Entrepreneurs, senior executives and serious career employees have known for a long time that the "work day" is all day -- and all night. (And if you're doing what you love, it isn't work at all.) Meanwhile, the tools that we have been afforded have allowed the boundaries between work and play to become effortlessly intertwined.
We bring our personal lives into the workplace and our work into our personal lives thanks to smart phones, internet everywhere and teams spread across time zones. At our agency, we openly encourage employees to spend time on Facebook, Twitter and other personal social networks while at work, and they're answering emails from home at night. This is the workplace of 2009.
So if we're all working at all hours, and playing at all hours, why do most firms still maintain an office schedule around nine to five?
What if employees were required to be at the office from 10 a.m. to 4 p.m., but the rest of the schedule was left to their personal preference? Meetings could be scheduled, clients could make contact and collaborations could continue to flourish during the core part of the day. But otherwise, morning people could be morning people, and night owls could be night owls. A morning person might come in at 8 a.m. and leave at 5 p.m. A late sleeper might come in at 10 a.m. and leave at 7 p.m.

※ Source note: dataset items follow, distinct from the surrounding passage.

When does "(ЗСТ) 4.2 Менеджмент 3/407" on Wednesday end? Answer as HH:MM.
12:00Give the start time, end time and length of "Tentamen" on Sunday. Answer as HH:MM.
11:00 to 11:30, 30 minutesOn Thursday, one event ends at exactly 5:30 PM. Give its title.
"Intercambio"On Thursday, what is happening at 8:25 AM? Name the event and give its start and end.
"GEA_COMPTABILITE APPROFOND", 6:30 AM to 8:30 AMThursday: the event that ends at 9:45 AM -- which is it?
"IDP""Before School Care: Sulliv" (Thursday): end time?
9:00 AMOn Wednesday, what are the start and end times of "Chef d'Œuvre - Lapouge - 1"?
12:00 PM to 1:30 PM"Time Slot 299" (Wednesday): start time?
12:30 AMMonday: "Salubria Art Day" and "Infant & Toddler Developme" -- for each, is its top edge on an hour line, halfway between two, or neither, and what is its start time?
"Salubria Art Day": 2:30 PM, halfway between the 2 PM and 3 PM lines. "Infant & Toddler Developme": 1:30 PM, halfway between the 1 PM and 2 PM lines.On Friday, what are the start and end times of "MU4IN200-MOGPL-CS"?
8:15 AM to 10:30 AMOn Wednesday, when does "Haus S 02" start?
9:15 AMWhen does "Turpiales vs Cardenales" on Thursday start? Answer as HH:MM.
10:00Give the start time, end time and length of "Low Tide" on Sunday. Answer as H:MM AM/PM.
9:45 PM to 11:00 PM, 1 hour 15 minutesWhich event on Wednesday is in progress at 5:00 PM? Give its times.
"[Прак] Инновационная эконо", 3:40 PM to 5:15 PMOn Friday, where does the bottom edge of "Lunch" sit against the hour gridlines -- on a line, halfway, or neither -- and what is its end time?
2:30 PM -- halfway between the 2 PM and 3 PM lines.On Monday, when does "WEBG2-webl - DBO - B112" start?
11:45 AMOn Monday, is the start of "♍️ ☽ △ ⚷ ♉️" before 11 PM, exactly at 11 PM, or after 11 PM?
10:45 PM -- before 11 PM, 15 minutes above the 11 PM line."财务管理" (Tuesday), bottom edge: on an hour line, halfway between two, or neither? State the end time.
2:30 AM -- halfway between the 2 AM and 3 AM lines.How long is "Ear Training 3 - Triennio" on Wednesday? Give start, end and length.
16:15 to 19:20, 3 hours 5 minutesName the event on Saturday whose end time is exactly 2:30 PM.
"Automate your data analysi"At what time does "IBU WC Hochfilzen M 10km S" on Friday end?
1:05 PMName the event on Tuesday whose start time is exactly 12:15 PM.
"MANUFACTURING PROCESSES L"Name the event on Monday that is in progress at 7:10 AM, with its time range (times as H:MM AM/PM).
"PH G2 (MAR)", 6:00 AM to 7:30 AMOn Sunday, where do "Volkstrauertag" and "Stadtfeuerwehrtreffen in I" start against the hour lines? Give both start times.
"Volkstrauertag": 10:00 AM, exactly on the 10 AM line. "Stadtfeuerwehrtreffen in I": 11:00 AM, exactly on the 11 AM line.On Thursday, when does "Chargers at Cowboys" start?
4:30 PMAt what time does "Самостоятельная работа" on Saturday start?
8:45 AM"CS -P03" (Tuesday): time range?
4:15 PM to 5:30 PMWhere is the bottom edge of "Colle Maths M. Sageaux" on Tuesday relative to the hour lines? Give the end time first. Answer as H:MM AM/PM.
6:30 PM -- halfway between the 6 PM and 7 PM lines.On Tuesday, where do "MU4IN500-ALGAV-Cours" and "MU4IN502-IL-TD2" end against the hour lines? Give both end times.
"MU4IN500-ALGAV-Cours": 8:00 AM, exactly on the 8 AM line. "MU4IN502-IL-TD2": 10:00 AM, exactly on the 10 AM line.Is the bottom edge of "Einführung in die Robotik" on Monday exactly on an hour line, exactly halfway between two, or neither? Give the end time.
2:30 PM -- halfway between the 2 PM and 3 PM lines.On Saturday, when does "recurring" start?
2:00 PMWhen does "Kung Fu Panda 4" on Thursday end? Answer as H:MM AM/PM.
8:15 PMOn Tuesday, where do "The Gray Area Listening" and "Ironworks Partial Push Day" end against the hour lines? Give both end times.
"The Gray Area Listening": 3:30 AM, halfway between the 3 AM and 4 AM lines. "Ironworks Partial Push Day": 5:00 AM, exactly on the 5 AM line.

Executives and senior creatives are already working with open schedules, as management trusts that employees at this level have dedicated themselves to a career, and are going to work day and night anyway. Freelancers and independents also enjoy a schedule of their choosing. Naturally, some agencies require a 12-hour work day for all employees, and can't even enter the discussion.
But what about the average knowledge worker? The people that fill your agency not because it's their calling, but because it's the job they love. The people without the fancy offices or fat salaries. Fixed schedules seem to be kept for clients (a good idea) and for fear or distrust of employees (a bad idea). Management wants to avoid the potential predicament of "awesome ... I'll only work 3 hours a day," and embraces the structure of a fixed schedule as a safety net instead.
Do these employees really need that structure anymore? How would they perform in a flexible-schedule environment? They're already more connected to the workplace than any employees in modern history. If they're needed, bosses, clients and friends know how to get to them, fast. Couldn't we relax our schedules a bit for all employees.
We're about to find out.
This won't work for all firms, or all positions (a receptionist comes to mind), but we're curious to see how it works in the small agency environment. So curious, that we're considering giving it a try.
What about your agency? Do you require employees to keep to a schedule? Is it 9-to-5ish? Could you be more flexible?